La tentazione è spesso quella di uscire. È una tentazione che vale per il mondo dei social in generale, ma che per me che mi occupo di insegnamento e di scuola, vale soprattutto per i luoghi popolati dagli insegnanti. Ma è una tentazione passeggera. Perché al netto del rumore e dei guru, nei social io incontro la scuola. Incontro la scuola dei moltissimi insegnanti che in silenzio, con basso profilo, senza farsi conoscere o cercare riconoscimenti, fanno cose meravigliose nelle loro classi. Sono insegnanti che attraverso un post, una fotografia, un commento, ti lasciano intuire la bellezza che devono saper liberare con e per i loro bambini. Anche qui ho censito due “tipi”. Ci sono i geni anonimi della didattica. Ne ho incontrati e ne incontro. Sono insegnanti che grazie ai loro post e alle loro condivisioni ti lasciano a bocca aperta per la creatività di quello che fanno e che sembra il risultato di una saggezza naturale; questi insegnanti si fanno trasportare dal vento dei temi viventi (come diceva Freinet), lasciano che a ispirarli sia l’attualità, la vita, quello che per i bambini fa problema qui e ora.  Sono anonimi questi insegnanti. La loro personalità è all’opposto di quella dei guru: pensano di essere normali, di non valere poi molto, di fare semplicemente il loro mestiere. I guru fai fatica a farli tacere, i geni anonimi fai fatica a farli parlare. L’altra categoria è quella dei commentatori riflessivi. Non ti regalano “likes” per il gusto di farlo, per piaggeria, per sentirsi parte del gruppo; i commentatori riflessivi aggiungono, completano, spingono in profondità la tua riflessione. Sia che concordino sia che dissentano, magari anche solo parzialmente, pensano a costruire e non a distruggere. Hanno capito questi insegnanti il senso dei social e delle comunità di pratica professionale: si costruisce insieme.
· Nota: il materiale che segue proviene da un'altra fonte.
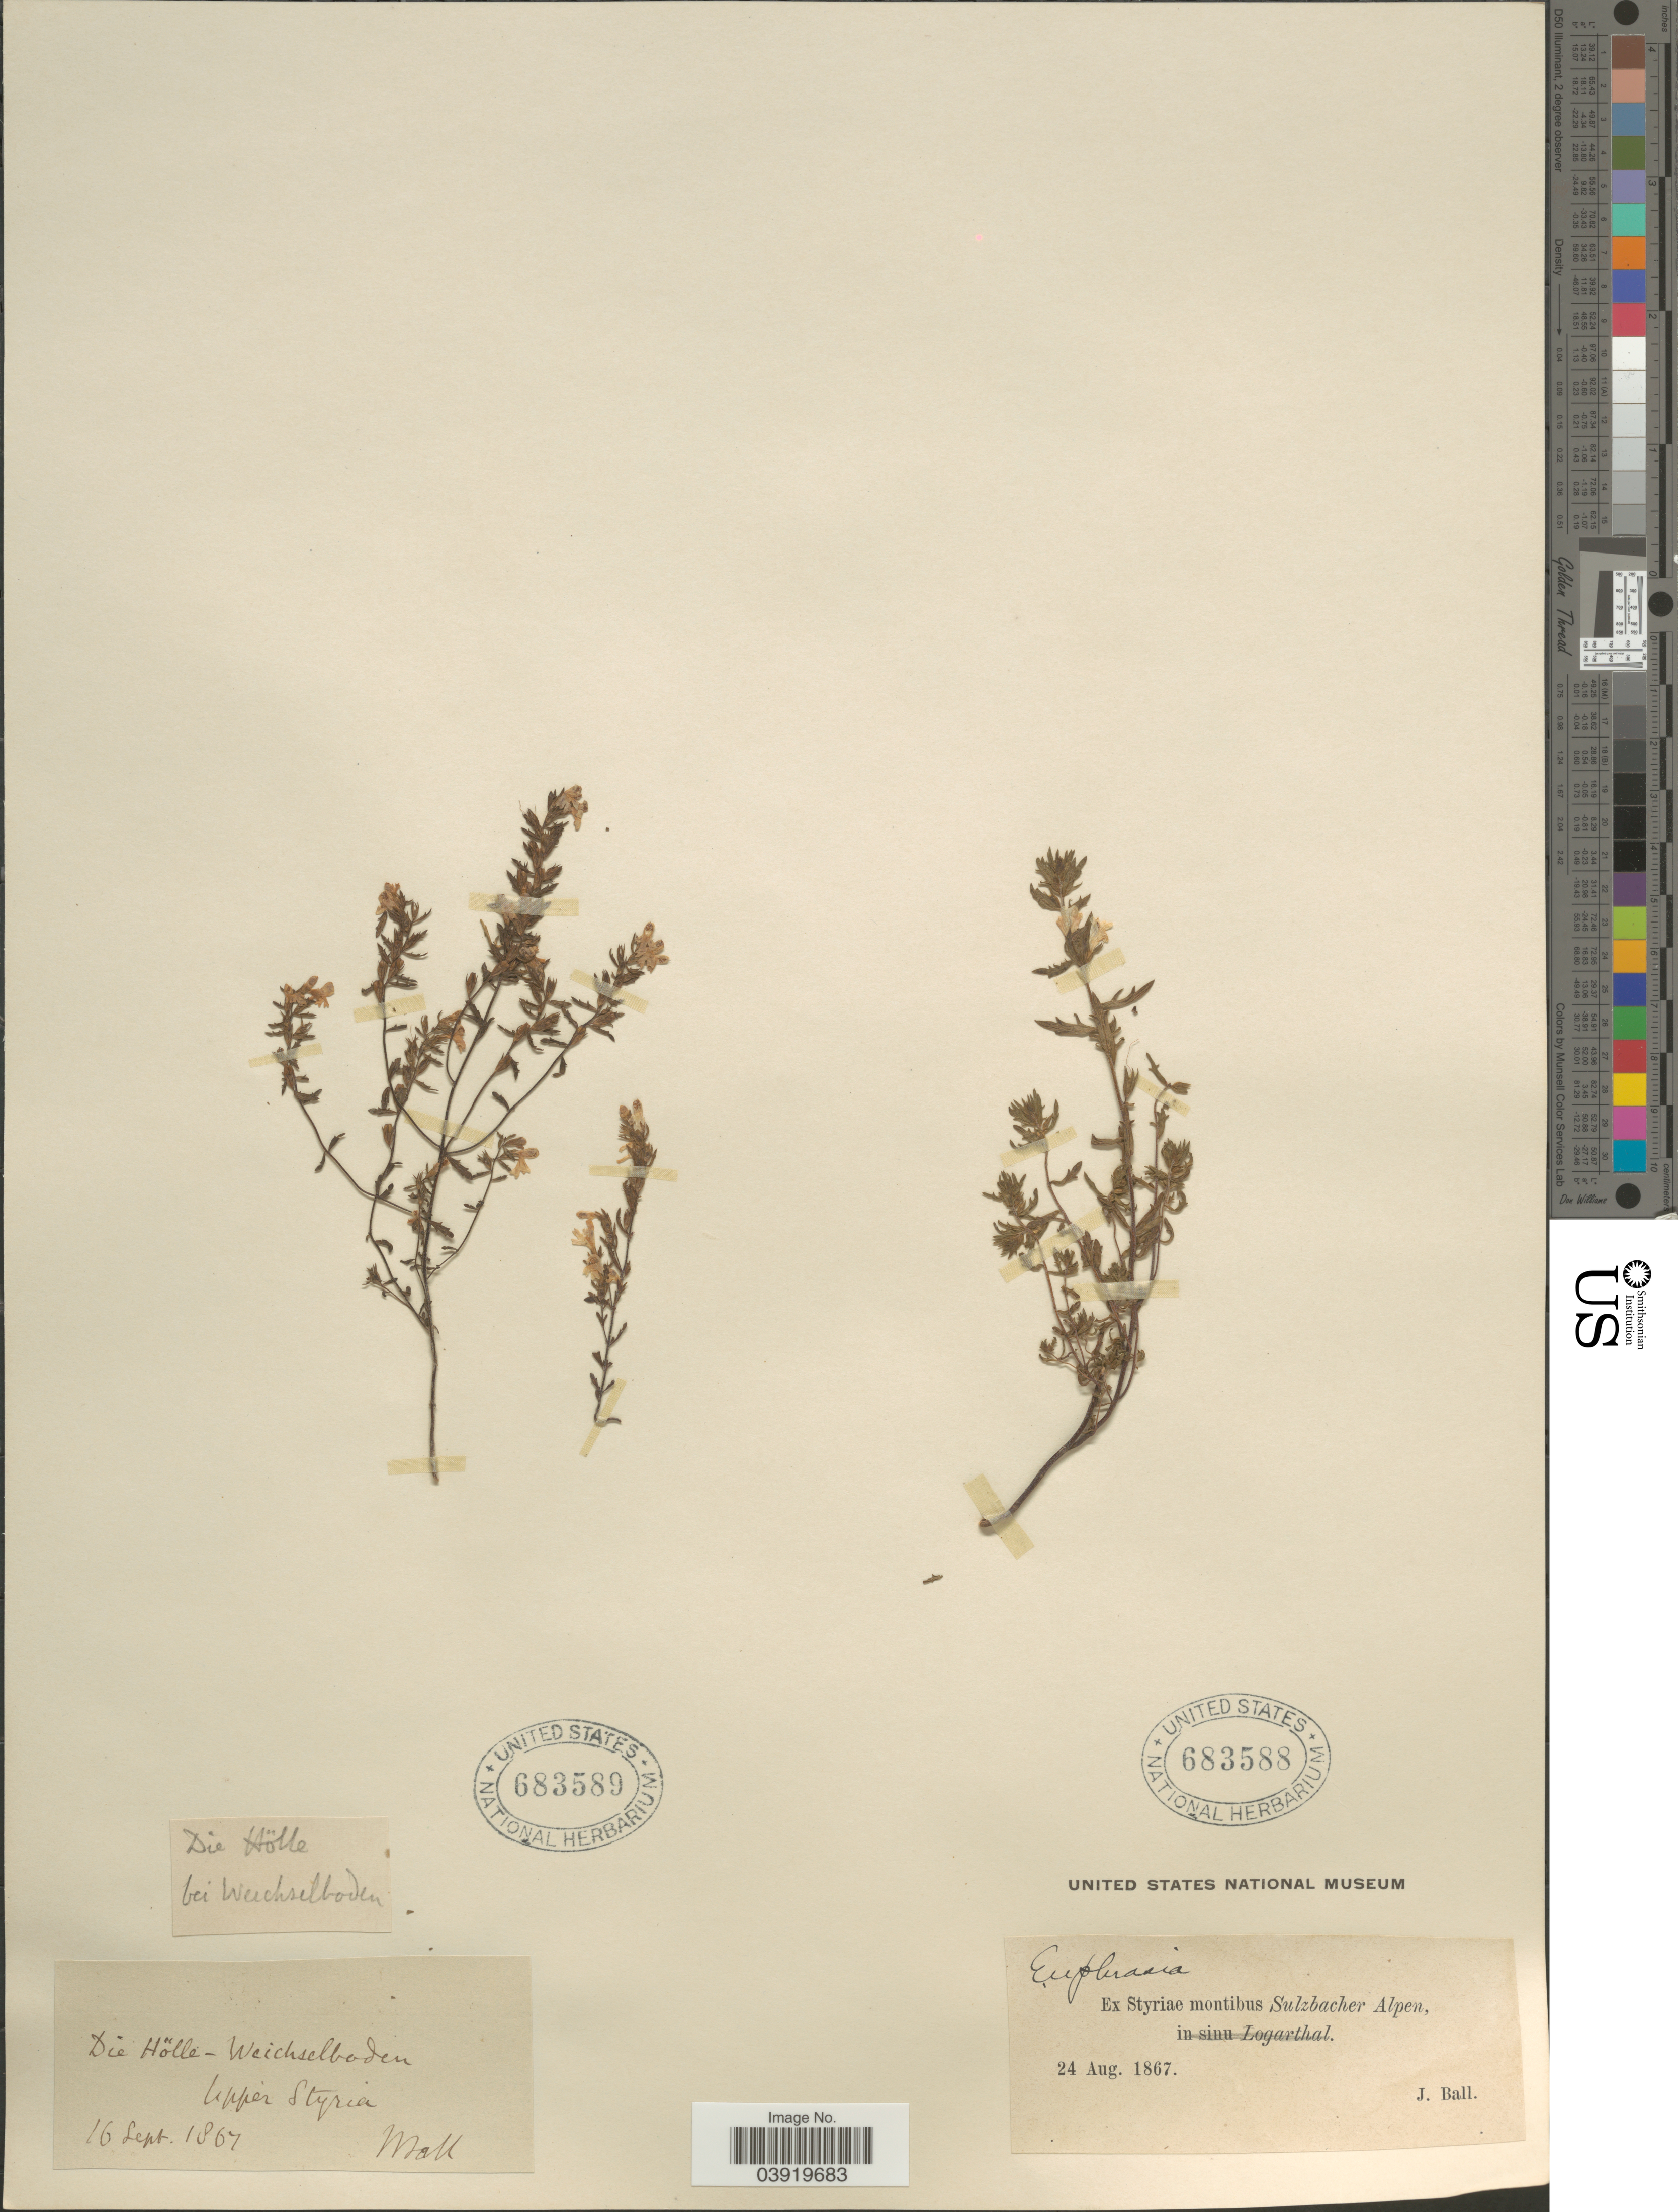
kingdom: Plantae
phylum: Tracheophyta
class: Magnoliopsida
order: Lamiales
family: Orobanchaceae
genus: Euphrasia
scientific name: Euphrasia sp.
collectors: J. Ball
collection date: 1867-09-16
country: Austria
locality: Die Hölle bei Weichselbaden. Upper Styria.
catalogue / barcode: US 683589-2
Ecco, io credo di aver trovato in questi insegnanti, in queste persone splendide, le motivazioni per non uscire dai social. Da loro imparo tantissimo, loro mi aiutano a fare chiarezza su quello su cui sto lavorando, loro alimentano la mia speranza nel futuro della scuola. Non solo. Mi piace scoprire il loro talento e valorizzarlo, per quel che posso. Vuol dire aiutarli a riflettere sulle loro pratiche e convicerli a comunicarle. Un articolo, un libro, uno strumento da mettere in rete, la disponibilità a fare ricerca insieme, la formazione. Attività che non sono alternative alla classe: sarebbe un delitto togliere questi insegnanti dalla classe, anche perché morirebbero come pesci fuori dall’acqua. Attività, invece, che consentano alla classe, alla loro classe, di estendersi, di aprirsi, per diventare lievito di un processo di contagio positivo.

Mi piace fare scouting, ecco, lo confesso. La scuola italiana, proprio come i campetti di periferia, è piena di fuoriclasse in attesa che qualcuno si accorga di loro.